Laurel: Collecting this data can certainly be part of the challenge of producing high-quality evidence. What other gaps have you seen in the industry?

Arnaub: I think the elephant in the development room in the pharmaceutical industry is that despite all the data and all the advances in analytics, the likelihood of technical success or regulatory success for a drug is still very low. The overall probability of Phase I approval is consistently below 10% for a number of different therapeutic areas. It’s less than 5% in cardiovascular, just over 5% in oncology and neurology, and I think the lack of data to show efficacy is at the heart of these failures. Here, many companies offer or include what regulators call flawed study designs, inadequate statistical endpoints, or, in many cases, insufficient trials, meaning the sample size was too small to reject the null hypothesis. This means that if you only look at the test itself and some of the gaps where data should be more involved and influential in decision making, you’re dealing with a number of key decisions.

So, when you’re building a trial, you’re thinking, “What are my primary and secondary endpoints? What inclusion or exclusion criteria do I choose? What is my comparator? What do I use the biomarker for? Then how do I understand the results? How do I understand the mechanism of action?” It is a transition of many different choices and different decisions that must be made in parallel, all of this data and information coming from the real world; we talked about how valuable an electronic health record can be. But here is the gap, the problem, how is the data collected? How do you check where it came from? Can it be trusted?
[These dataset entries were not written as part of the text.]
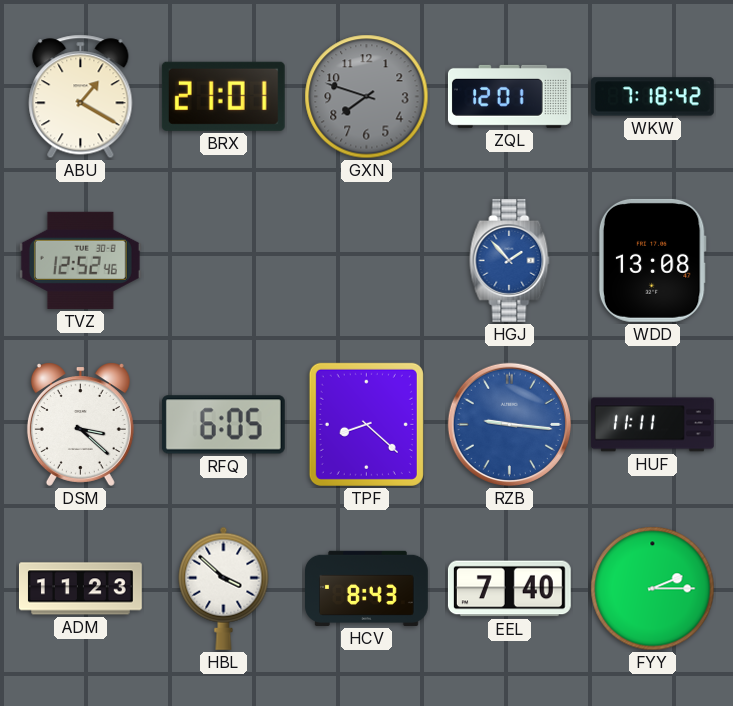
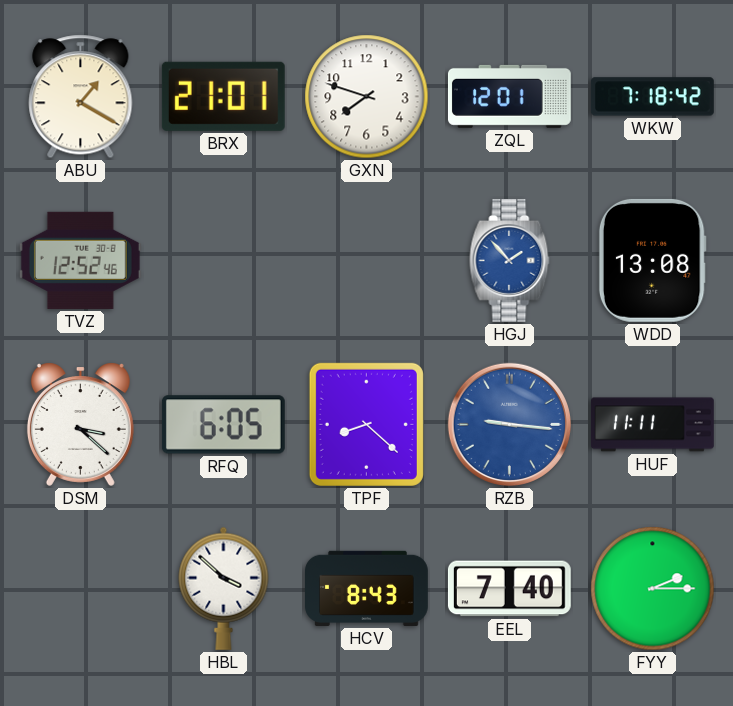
GXN dial: grey -> white
ADM: 11:23 -> none
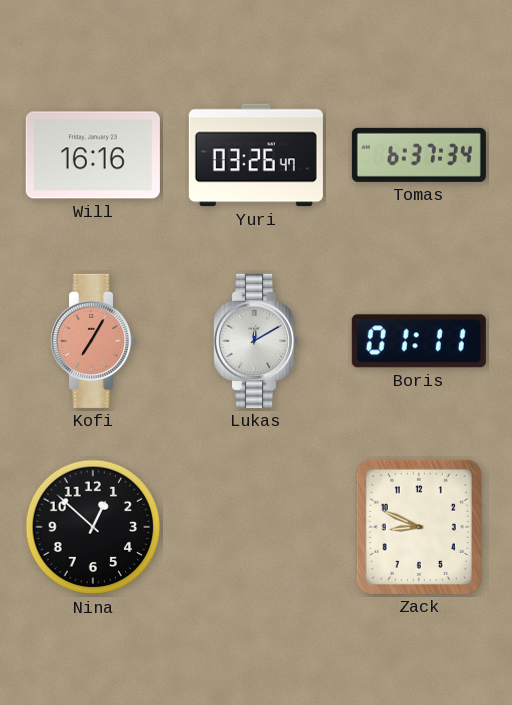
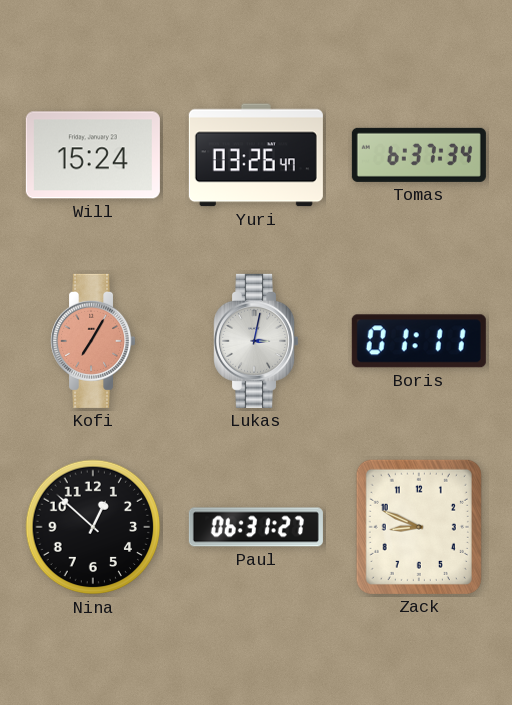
Will: 16:16 -> 15:24
Lukas: 12:10 -> 3:02
Paul: none -> 06:31
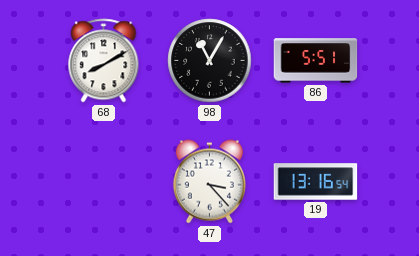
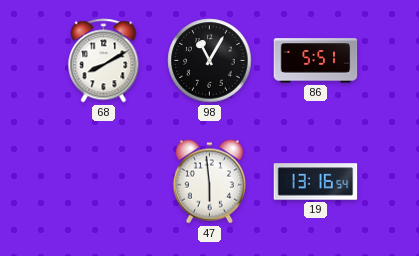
47: 3:23 -> 5:59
So, while the volume is good, the gaps actually contribute and there is significant scope for variation in different areas. Selection bias means there are differences in the types of patients you choose to treat. There are a number of issues with performance variance, detection, and the data itself. So, I think what we’re trying to navigate here is how do we do that reliably while we’re integrating these data sets while addressing some of the key issues around drug shortages that I referred to earlier? Our proprietary approach leverages the historical clinical trial data set hosted on our platform and uses it to contextualize what we’re seeing in the real world and better understand how patients respond to therapy. This, in theory, and what we’ve seen in our work, should help clinical development teams adopt a new way of using data to design a trial protocol or improve some of the statistical analysis work they do.